Du temps réel et une bande son

La fiction interactive est très bien réalisée, il y a peu d’erreurs et elle est bien écrite.

À cela s’ajoute des effets de temps réels pour faire défiler le texte des courriels et afficher les pensées de Charlotte, ainsi qu’à d’autres moments où le joueur n’a pas le contrôle du jeu.

Cela fonctionne généralement bien, et il est possible de changer la vitesse de défilement en fonction de sa vitesse de lecture. Bien que je n’aime pas spécialement que l’on m’impose mon rythme de lecture, cela ne m’a pas dérangé ici : les inconvénients que le temps réel apportent sont ici largement compensés par l’immersion qui en résulte.

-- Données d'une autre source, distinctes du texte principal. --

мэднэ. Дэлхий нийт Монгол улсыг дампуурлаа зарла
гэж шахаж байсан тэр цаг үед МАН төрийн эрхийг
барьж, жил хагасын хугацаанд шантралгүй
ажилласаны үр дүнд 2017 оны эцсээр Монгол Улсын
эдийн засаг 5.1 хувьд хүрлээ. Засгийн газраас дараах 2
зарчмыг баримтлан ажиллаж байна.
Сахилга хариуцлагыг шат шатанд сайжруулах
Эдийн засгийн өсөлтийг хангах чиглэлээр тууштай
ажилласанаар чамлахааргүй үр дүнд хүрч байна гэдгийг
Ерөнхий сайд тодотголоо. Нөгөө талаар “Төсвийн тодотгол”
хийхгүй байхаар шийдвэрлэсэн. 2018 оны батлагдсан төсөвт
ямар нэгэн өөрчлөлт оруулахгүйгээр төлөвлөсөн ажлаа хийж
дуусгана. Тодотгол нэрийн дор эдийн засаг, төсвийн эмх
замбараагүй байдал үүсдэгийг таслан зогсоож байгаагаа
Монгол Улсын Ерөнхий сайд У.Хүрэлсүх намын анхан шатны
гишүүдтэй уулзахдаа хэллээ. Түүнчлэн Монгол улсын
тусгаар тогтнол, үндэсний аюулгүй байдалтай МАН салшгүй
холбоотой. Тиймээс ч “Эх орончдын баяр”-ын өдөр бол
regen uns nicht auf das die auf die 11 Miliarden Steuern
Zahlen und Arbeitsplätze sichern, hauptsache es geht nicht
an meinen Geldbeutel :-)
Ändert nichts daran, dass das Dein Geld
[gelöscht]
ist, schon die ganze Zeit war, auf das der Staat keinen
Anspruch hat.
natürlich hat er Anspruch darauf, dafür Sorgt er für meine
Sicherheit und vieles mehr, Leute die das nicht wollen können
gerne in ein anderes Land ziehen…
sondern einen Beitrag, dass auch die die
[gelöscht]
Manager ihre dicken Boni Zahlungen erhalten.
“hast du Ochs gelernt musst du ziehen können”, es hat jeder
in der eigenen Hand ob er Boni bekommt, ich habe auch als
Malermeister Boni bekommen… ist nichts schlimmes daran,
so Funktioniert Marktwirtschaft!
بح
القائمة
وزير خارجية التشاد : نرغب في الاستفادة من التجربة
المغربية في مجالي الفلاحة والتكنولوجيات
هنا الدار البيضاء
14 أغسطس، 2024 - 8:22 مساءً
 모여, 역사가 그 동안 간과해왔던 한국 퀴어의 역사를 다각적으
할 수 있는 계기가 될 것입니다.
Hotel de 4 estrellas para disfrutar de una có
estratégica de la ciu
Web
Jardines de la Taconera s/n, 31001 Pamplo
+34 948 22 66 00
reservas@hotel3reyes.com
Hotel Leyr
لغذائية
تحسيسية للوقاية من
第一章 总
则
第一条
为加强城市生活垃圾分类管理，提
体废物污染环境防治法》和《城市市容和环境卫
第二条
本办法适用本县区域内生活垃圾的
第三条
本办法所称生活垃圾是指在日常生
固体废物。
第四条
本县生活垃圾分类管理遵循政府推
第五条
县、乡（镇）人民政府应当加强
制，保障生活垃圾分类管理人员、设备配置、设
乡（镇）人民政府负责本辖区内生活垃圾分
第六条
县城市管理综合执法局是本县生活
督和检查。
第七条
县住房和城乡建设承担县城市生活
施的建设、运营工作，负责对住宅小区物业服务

La fiction interactive possède également une sorte de « bande son », c’est-à-dire une liste de lecture accessible sur YouTube et Spotify. Il s’agit en fait de la musique que Charlotte écoute dans l’histoire. On peut donc l’écouter tout en jouant pour se sentir dans la peau du personnage, ou bien la considérer comme un feelie  (il s’agit du matériel supplémentaire distribué avec une fiction interactive : cartes, dessins, etc.). Dans tous les cas, il s’agit quand même d’une bonne idée, qui apporte encore en plus à l’immersion.

Une fin extraordinaire

Je ne peux pas en dire grand-chose sous peine de gâcher la surprise, mais j’ai trouvé la fin véritablement extraordinaire. Certains seront déçus par les décisions de l’auteur la concernant, mais je pense que c’est ce qui lui donne toute sa force. Je m’arrêterai ici car il est difficile de l’expliquer sans la révéler, mais j’ajouterai qu’elle montre comment du temps réel bien utilisé peut être efficace.

Conclusion

Bien réalisée et prenante, cette fiction interactive se hisse parmi les meilleurs qui existent en français.

Les plus Les moins
  • Bonne réalisation ;
  • Narration prenante ;
  • Utilisation efficace du temps réel ;
  • Une fin excellente selon moi.
  • Beaucoup de lecture est pas d’énigmes, ce qui pourra rebuter certains.